Not everyone wants a home cinema, and even those who do will only make use of their 80-inch-plus images occasionally.
Something of a jack of all trades, the Full HD, 3D and bright-enough-for-daylight-use BenQ W1350 is clearly aimed at those who want extra magnification for games nights, big sporting events, and the odd Friday night movie.
Design and specs
Deciding where to place a projector like the W1350 – and having the confidence to line-up a big screen image – all comes down to how the projector is tooled. The W1350 does have some of the tools you need to do just that, including a reasonably short throw image, while its 1.5x of optical zoom means a 70-inch image is possible from about two metres away.

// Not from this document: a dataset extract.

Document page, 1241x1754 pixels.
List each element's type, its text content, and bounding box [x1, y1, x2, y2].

There's also some keystone adjustment controls, but getting a correctly aligned image this way not only takes time and expertise (not something first-time projector owners are going to be ecstatic about), but it also degrades the image.
Much easier are lens shift levers above the lamp itself, which push the projection both vertically and horizontally. Unfortunately, the W1350 has only vertical lens shift (and only slightly so), so moving the projector off-centre is practically impossible.

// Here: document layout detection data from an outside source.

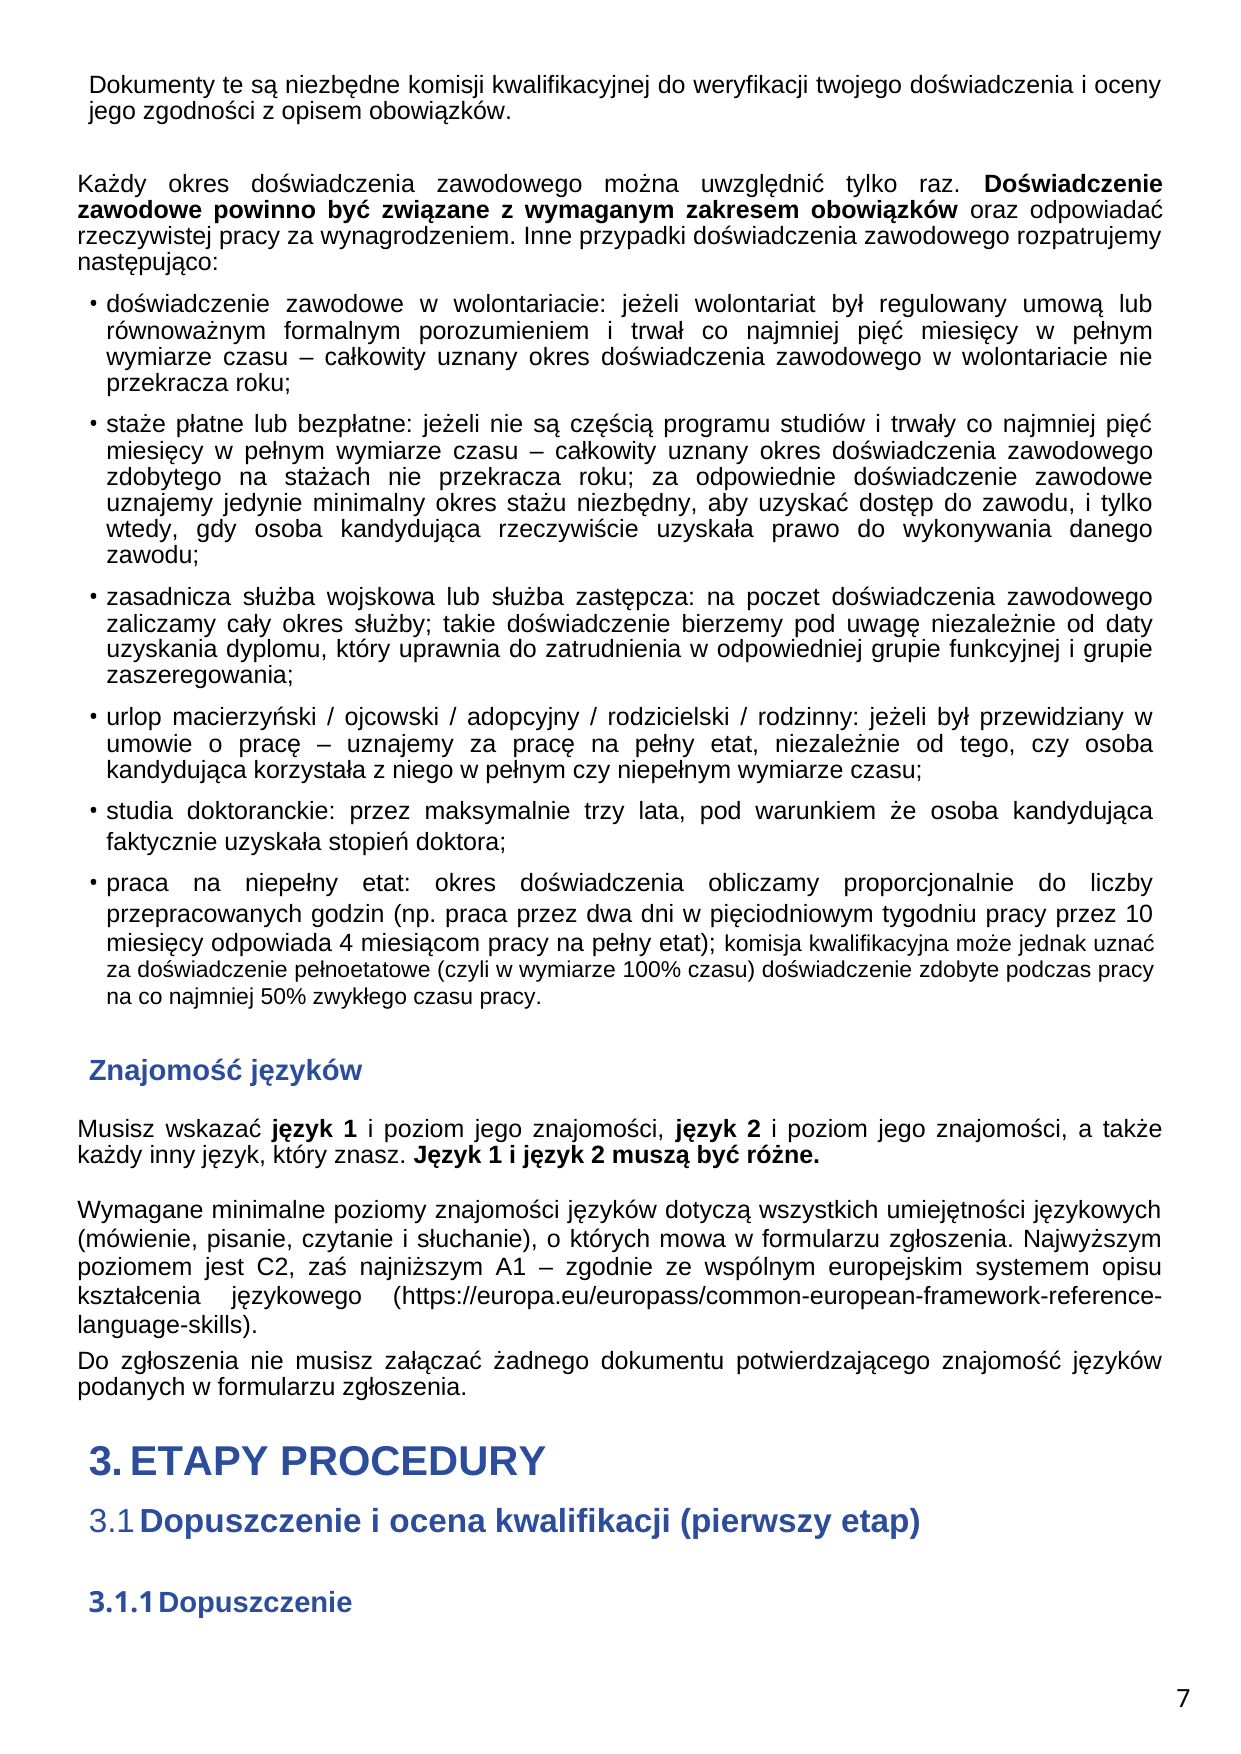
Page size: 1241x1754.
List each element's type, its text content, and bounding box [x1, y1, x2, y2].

text Każdy okres doświadczenia zawodowego można uwzględnić tylko raz. Doświadczenie zawodowe powinno być związane z wymaganym zakresem obowiązków oraz odpowiadać rzeczywistej pracy za wynagrodzeniem. Inne przypadki doświadczenia zawodowego rozpatrujemy następująco: [77, 172, 1163, 276]
subtitle Znajomość języków [88, 1053, 1163, 1087]
text Musisz wskazać język 1 i poziom jego znajomości, język 2 i poziom jego znajomości, a także każdy inny język, który znasz. Język 1 i język 2 muszą być różne. [77, 1117, 1163, 1168]
text Do zgłoszenia nie musisz załączać żadnego dokumentu potwierdzającego znajomość języków podanych w formularzu zgłoszenia. [77, 1349, 1163, 1400]
subtitle Dopuszczenie i ocena kwalifikacji (pierwszy etap) [88, 1501, 1163, 1539]
list studia doktoranckie: przez maksymalnie trzy lata, pod warunkiem że osoba kandydująca faktycznie uzyskała stopień doktora; [88, 793, 1154, 856]
list staże płatne lub bezpłatne: jeżeli nie są częścią programu studiów i trwały co najmniej pięć miesięcy w pełnym wymiarze czasu – całkowity uznany okres doświadczenia zawodowego zdobytego na stażach nie przekracza roku; za odpowiednie doświadczenie zawodowe uznajemy jedynie minimalny okres stażu niezbędny, aby uzyskać dostęp do zawodu, i tylko wtedy, gdy osoba kandydująca rzeczywiście uzyskała prawo do wykonywania danego zawodu; [88, 408, 1154, 569]
text Wymagane minimalne poziomy znajomości języków dotyczą wszystkich umiejętności językowych (mówienie, pisanie, czytanie i słuchanie), o których mowa w formularzu zgłoszenia. Najwyższym poziomem jest C2, zaś najniższym A1 – zgodnie ze wspólnym europejskim systemem opisu kształcenia językowego (https://europa.eu/europass/common-european-framework-reference-language-skills). [77, 1195, 1163, 1338]
subtitle ETAPY PROCEDURY [88, 1436, 1163, 1484]
subtitle Dopuszczenie [88, 1581, 1163, 1621]
list praca na niepełny etat: okres doświadczenia obliczamy proporcjonalnie do liczby przepracowanych godzin (np. praca przez dwa dni w pięciodniowym tygodniu pracy przez 10 miesięcy odpowiada 4 miesiącom pracy na pełny etat); komisja kwalifikacyjna może jednak uznać za doświadczenie pełnoetatowe (czyli w wymiarze 100% czasu) doświadczenie zdobyte podczas pracy na co najmniej 50% zwykłego czasu pracy. [88, 865, 1154, 1009]
list urlop macierzyński / ojcowski / adopcyjny / rodzicielski / rodzinny: jeżeli był przewidziany w umowie o pracę – uznajemy za pracę na pełny etat, niezależnie od tego, czy osoba kandydująca korzystała z niego w pełnym czy niepełnym wymiarze czasu; [88, 701, 1154, 784]
text Dokumenty te są niezbędne komisji kwalifikacyjnej do weryfikacji twojego doświadczenia i oceny jego zgodności z opisem obowiązków. [88, 73, 1163, 125]
list zasadnicza służba wojskowa lub służba zastępcza: na poczet doświadczenia zawodowego zaliczamy cały okres służby; takie doświadczenie bierzemy pod uwagę niezależnie od daty uzyskania dyplomu, który uprawnia do zatrudnienia w odpowiedniej grupie funkcyjnej i grupie zaszeregowania; [88, 581, 1154, 689]
list doświadczenie zawodowe w wolontariacie: jeżeli wolontariat był regulowany umową lub równoważnym formalnym porozumieniem i trwał co najmniej pięć miesięcy w pełnym wymiarze czasu – całkowity uznany okres doświadczenia zawodowego w wolontariacie nie przekracza roku; [88, 288, 1154, 396]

That's a shame, though it's an issue that affects similarly-priced products. However, the manual focus and zoom ring around the lens are easy enough to operate.
Elsewhere, the W1350 impresses, with a 2,000 hour-rated lamp (enough for one movie each day for three years) and a lamp that's capable of 2,500 ANSI Lumens; this is one projector that should perform pretty well during the day.

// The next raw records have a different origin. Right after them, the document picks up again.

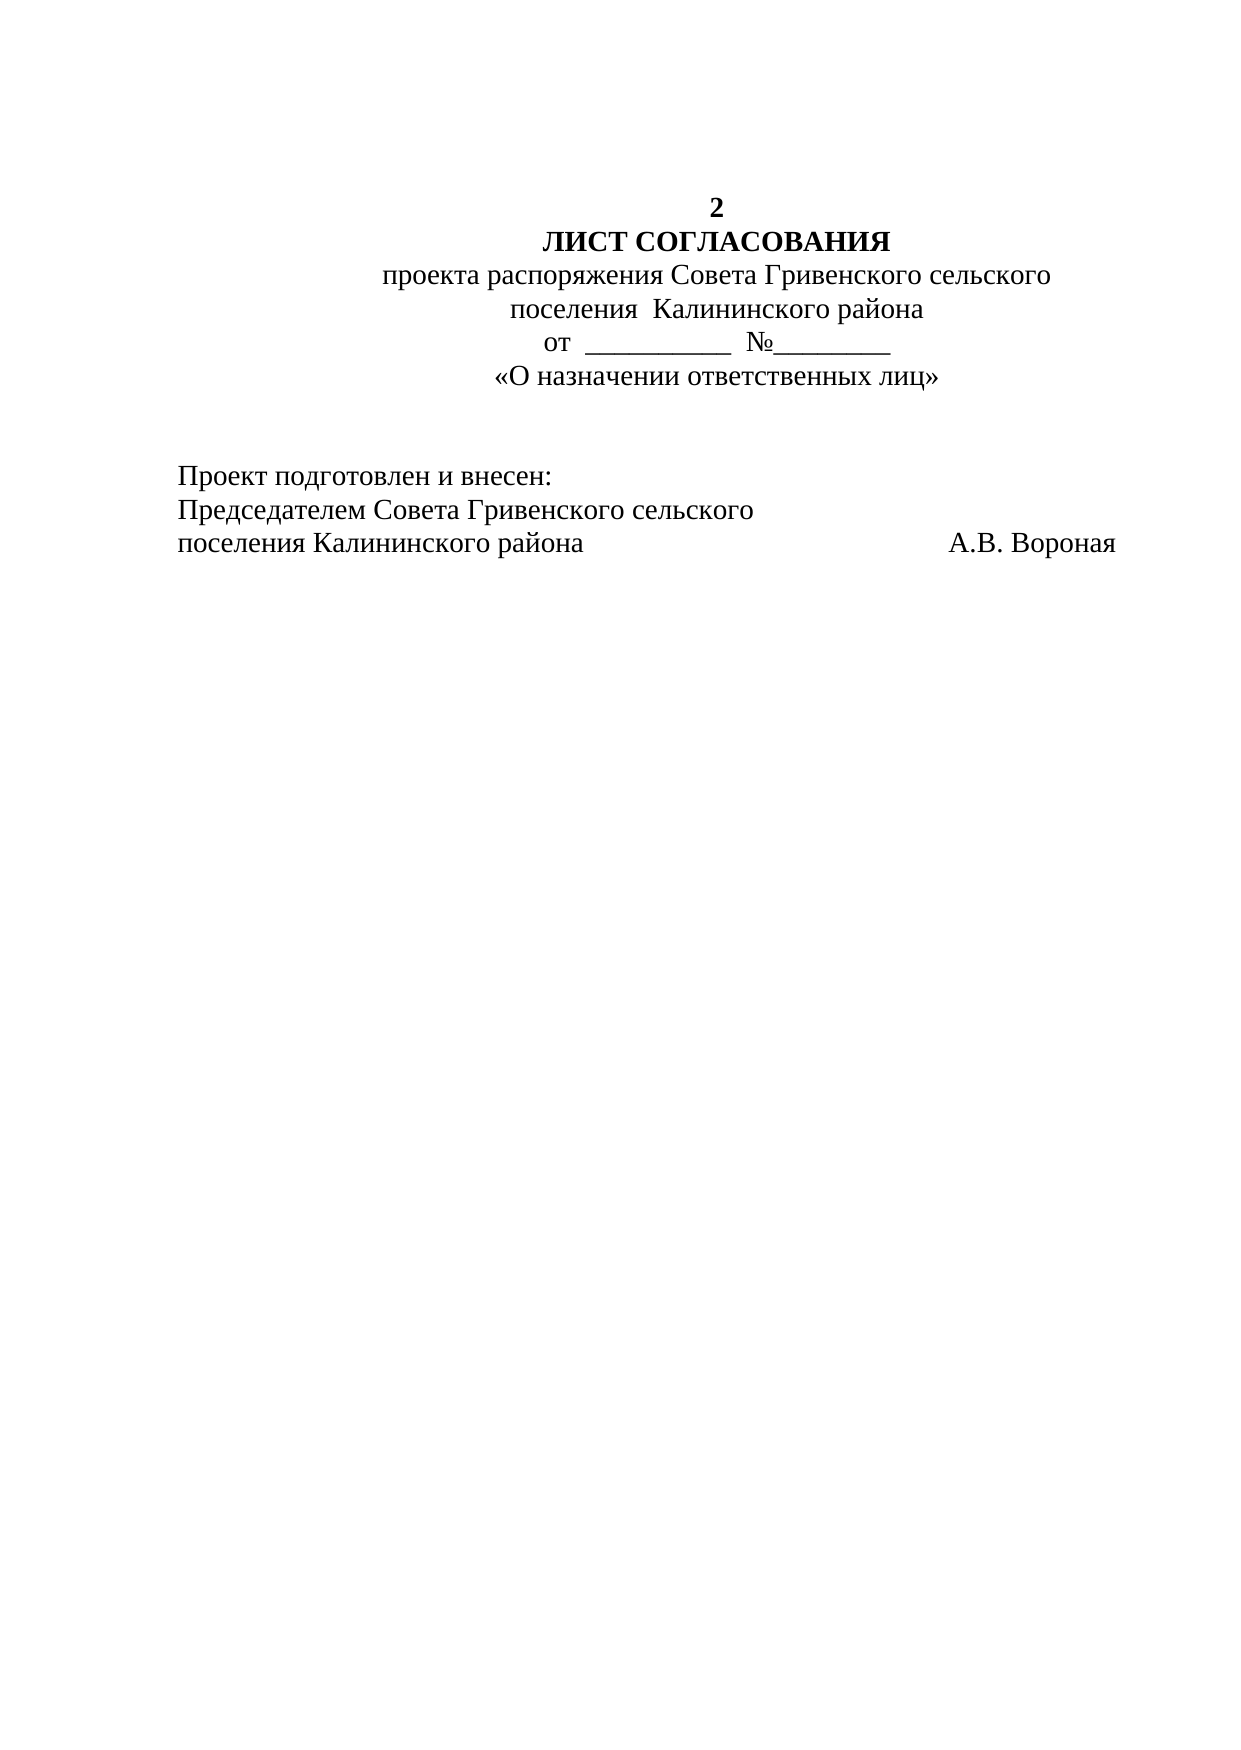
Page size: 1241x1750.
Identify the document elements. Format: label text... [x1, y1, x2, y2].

text от __________ №________ [177, 324, 1181, 358]
text Председателем Совета Гривенского сельского [177, 492, 1181, 526]
text Проект подготовлен и внесен: [177, 458, 1181, 492]
text «О назначении ответственных лиц» [177, 358, 1181, 391]
text ЛИСТ СОГЛАСОВАНИЯ [177, 224, 1181, 257]
text поселения Калининского района А.В. Вороная [177, 526, 1181, 559]
text поселения Калининского района [177, 291, 1181, 324]
text проекта распоряжения Совета Гривенского сельского [177, 257, 1181, 291]
text 2 [177, 190, 1181, 224]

A single-chip DLP projector with six-segment colour wheels and a native Full HD resolution of 1920x1080 pixels, it's reasonably lightweight, so easy to carry from room to room. Ins and outs (though a Wireless HD Kit connection is also available) include a couple of HDMI inputs, composite video, component video, RS232C, a 12V trigger, a VGA input for hooking up a laptop, and a couple of audio ins and outs for good measure.
The latter make sense given the W1350's inclusion of a 10W speaker.
The W1350 is hard to fault on both detail and colour, and straight out of the box in the native Cinema picture mode, too. During my test disc, Hugo on Blu-ray, the detail in the 80-inch projection was vibrant and subtly graded, with blues, reds and greens real standouts.
Skin tones were also reasonably good – perhaps a touch overcooked, but nothing a trip to the comprehensive colour menus couldn't solve – and detail always high.
Though images are very good, they are not faultless. Black levels are average, which is as I would expect on any similarly-priced product as the BenQ W1350. There's also very little motion blur to contend with, so all that Full HD detail is retained.
Although there's almost no reason to use them for watching a film in blackout conditions, the W1350 also has ISF Day and ISF Night modes – both created by the Imaging Science Foundation – as well as a Bright mode for use in the day (which ends up with a blue-ish wash).
The W1350 also comes with a single pair of active shutter 3D specs in the box.
Though probably not high on most lists of home cinema wants, the setting-up 3D on the W1350 is as hassle-free as you could wish for – it's completely automatic. It handles 3D reasonably well, with the usual increase in contrast; Hugo on 3D Blu-ray represented the W1350's cinematic highpoint – while motion sequences were smooth. I didn't notice any crosstalk whatsoever.
It's worth noting that it's not possible to swap between picture presets in 3D mode – what you see if what you get – though it's important to toggle-on BrilliantColour, which drastically warms-up colours. Without it the 3D image is seriously cold indeed.